## Excerpted passage
----------

Get rid of WINS/NETBIOS

G

Guest

I have an all Win2K/Win2K3/WinXP network. Can I get rid of WINS and use DNS
for all name resolution? Is there any documentation of how to do this?
 
S

Steve Riley [MSFT]

You are not using WINS unless you've set up a WINS server, which is not necessary
in the environment you describe.

Removing NetBIOS has never been a design goal of Windows.

Steve Riley
(e-mail address removed)
 
S

Steven L Umbach

Possibly. If you no downlevel clients in the domain, do not have trusts with
downlevel domains, do not have any applications that rely on netbios name
resolution, no longer want to use My Network Places to browse for and
locate domain resources, and some others [I think Exchange may also use it]
then you might be able to disable NBT. After that you would need to use
Active Directory exclusively to search for shares/printers that you have
published in Active Directory. If you are already using wins, then your
network broadcasts are minimized for using the browse list and netbios name
resolution and any gain you obtain from removing it will more than likely be
minimal with the risk of breaking something. Anyhow you disable NBT in the
tcp/ip properties in advanced/wins and for DHCP clients there is a scope
option that can disable it. The link below may help. --- Steve

http://support.microsoft.com/default.aspx?scid=kb;en-us;299977
 
H

Herb Martin

Peter M said:
I have an all Win2K/Win2K3/WinXP network. Can I get rid of WINS and use DNS
for all name resolution? Is there any documentation of how to do this?

You cannot eliminate NetBIOS comfortable in
most any Windows networks.

NetBIOS resolution in multiple IP subnets virtually
requires WINS Server(s).

If you have only one (internal) subnet, you probably
don't need WINS.

If you have more, you almost certainly do.

NetBIOS is still embedded in a dozen or so (known)

----------

## Data segment
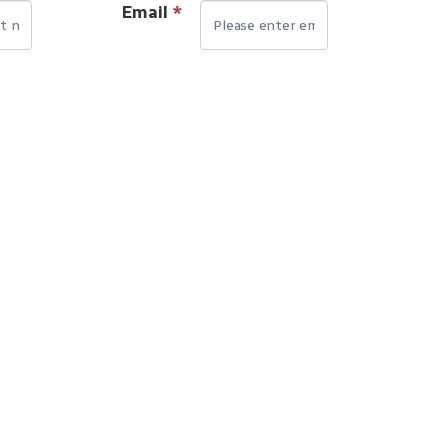
Email
*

----------

## Brief
Give what comes next in the forum thread on dropping WINS and NetBIOS, picking up right after its final line. The listing is separate material and has no connection to the forum thread on dropping WINS and NetBIOS.

## Response to this exercise
places) including browsing support and external trusts
(but there are more and it hurt little if you do it right.)
 
G

Guest

Steve,

Thanks for your reply. I have (2) WINS servers (DCs) because I started
with NT4 and Exch5.5 but have migrated to a native AD environment. I'm
trying to decide if I can do without WINS. I ask this question every so
often and I almost always get the answer that getting rid of WINS is more
trouble than worth.

However at the moment, browsing across subnets appears broken and I'm not
sure how to fix it. One application appears to have broken as well.

-Peter
 
G

Guest

I have no downlevel clients, and no trusts. I have at least one
netbios-dependent app (at the moment broken because something in NB
resolution across subnets is broken). No one appears to be noticing/worried
about the My Network Places not working across subnets. Exchange 2003
appears fine. Not talking about disabling netbios, but turining off wins
servers.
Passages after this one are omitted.